Source - Windows Containers

High level steps

  • Install Windows Containers

  • Create a container for Neo4j (Enterprise v3.0.6)

  • Create a three node cluster of Neo4j containers

All source code for this blog is available at;

https://github.com/glennsarti/code-glennsarti.github.io/tree/master/neo4j-windows-containers

Install Windows Containers

I tried installing Windows Containers on my local Windows 10 laptop, but given I already use a Beta version of the Docker for Windows application, I decided to go the less risky route of quickly creating a Server 2016 VM on my laptop using Hyper-V. Once I had a VM I merely followed the installation instructions by Microsoft at https://msdn.microsoft.com/en-us/virtualization/windowscontainers/deployment/deployment.

My Hyper-V internal network uses 192.168.200.0/24 for it’s address. You will see this throughout the examples below.

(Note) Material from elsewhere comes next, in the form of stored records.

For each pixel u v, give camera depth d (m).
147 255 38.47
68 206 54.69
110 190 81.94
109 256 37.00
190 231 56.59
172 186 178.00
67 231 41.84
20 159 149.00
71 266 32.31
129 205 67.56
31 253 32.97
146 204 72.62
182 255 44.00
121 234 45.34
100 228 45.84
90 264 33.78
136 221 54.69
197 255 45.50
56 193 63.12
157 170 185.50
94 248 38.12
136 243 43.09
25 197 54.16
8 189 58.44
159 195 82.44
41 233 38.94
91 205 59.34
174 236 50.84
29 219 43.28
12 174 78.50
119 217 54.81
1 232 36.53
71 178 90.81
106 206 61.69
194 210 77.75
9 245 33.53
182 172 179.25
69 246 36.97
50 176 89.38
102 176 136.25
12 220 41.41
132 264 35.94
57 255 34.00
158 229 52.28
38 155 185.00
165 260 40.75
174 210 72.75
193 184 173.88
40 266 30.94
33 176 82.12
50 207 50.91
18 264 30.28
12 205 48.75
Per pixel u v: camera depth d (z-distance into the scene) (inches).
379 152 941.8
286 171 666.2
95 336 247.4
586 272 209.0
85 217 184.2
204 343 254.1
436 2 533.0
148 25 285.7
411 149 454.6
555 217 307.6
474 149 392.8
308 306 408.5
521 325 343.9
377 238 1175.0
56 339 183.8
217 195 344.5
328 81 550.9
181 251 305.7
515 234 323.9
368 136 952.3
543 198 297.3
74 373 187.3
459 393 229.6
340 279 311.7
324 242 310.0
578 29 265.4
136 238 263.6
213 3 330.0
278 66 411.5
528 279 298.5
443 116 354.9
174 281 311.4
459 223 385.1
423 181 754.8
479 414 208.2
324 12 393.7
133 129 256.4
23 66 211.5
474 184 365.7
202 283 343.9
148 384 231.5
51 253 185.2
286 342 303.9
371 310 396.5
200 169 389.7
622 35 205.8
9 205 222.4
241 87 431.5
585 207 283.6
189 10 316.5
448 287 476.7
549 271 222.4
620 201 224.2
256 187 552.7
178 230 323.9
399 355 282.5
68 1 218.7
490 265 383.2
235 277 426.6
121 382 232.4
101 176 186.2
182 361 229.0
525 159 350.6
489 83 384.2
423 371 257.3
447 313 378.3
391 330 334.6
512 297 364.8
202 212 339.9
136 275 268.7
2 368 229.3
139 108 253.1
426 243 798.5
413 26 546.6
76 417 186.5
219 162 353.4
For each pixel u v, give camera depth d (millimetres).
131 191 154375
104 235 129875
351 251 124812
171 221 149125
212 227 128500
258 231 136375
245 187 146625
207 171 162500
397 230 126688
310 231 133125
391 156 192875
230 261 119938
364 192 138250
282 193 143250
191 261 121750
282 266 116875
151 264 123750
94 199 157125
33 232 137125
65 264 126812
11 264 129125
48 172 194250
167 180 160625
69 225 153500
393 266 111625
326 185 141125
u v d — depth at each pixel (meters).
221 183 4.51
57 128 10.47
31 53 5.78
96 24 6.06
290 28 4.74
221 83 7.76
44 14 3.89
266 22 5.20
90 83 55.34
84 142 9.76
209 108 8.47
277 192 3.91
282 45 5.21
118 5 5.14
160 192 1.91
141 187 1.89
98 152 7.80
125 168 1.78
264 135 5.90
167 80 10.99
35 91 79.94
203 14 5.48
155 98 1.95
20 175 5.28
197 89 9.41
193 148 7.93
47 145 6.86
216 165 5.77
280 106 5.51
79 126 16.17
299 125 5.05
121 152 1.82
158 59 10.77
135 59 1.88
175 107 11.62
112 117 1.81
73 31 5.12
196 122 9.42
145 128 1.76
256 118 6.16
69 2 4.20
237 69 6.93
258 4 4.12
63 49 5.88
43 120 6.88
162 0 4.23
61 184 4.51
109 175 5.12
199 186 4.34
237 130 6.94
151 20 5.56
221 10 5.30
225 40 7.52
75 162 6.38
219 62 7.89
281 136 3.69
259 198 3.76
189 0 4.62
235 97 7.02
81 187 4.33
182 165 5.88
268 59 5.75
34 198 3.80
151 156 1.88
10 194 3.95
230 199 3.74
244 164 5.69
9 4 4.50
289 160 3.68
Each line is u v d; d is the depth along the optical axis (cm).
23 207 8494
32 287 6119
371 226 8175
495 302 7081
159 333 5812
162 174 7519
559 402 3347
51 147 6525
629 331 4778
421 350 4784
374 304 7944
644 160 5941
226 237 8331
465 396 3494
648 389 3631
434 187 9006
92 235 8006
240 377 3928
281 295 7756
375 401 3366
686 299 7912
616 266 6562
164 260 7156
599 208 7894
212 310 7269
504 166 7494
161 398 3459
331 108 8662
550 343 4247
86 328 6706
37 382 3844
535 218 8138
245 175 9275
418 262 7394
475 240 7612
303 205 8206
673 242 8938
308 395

The Server 2016 VM was given an IP Address of 192.168.200.50

I could then use the docker client on my laptop to access the docker host in the VM simply by setting the environment variable before doing any docker calls.

PS> $ENV:DOCKER_HOST = 'tcp://192.168.200.50:2375'
PS> docker info
Containers: 0
 Running: 0
 Paused: 0
 Stopped: 0
Images: 2
Server Version: 1.12.2-cs2-ws-beta
Storage Driver: windowsfilter
 Windows:
Logging Driver: json-file
Plugins:
 Volume: local
 Network: nat null overlay transparent
Swarm: inactive
Security Options:
Kernel Version: 10.0 14393 (14393.447.amd64fre.rs1_release_inmarket.161102-0100)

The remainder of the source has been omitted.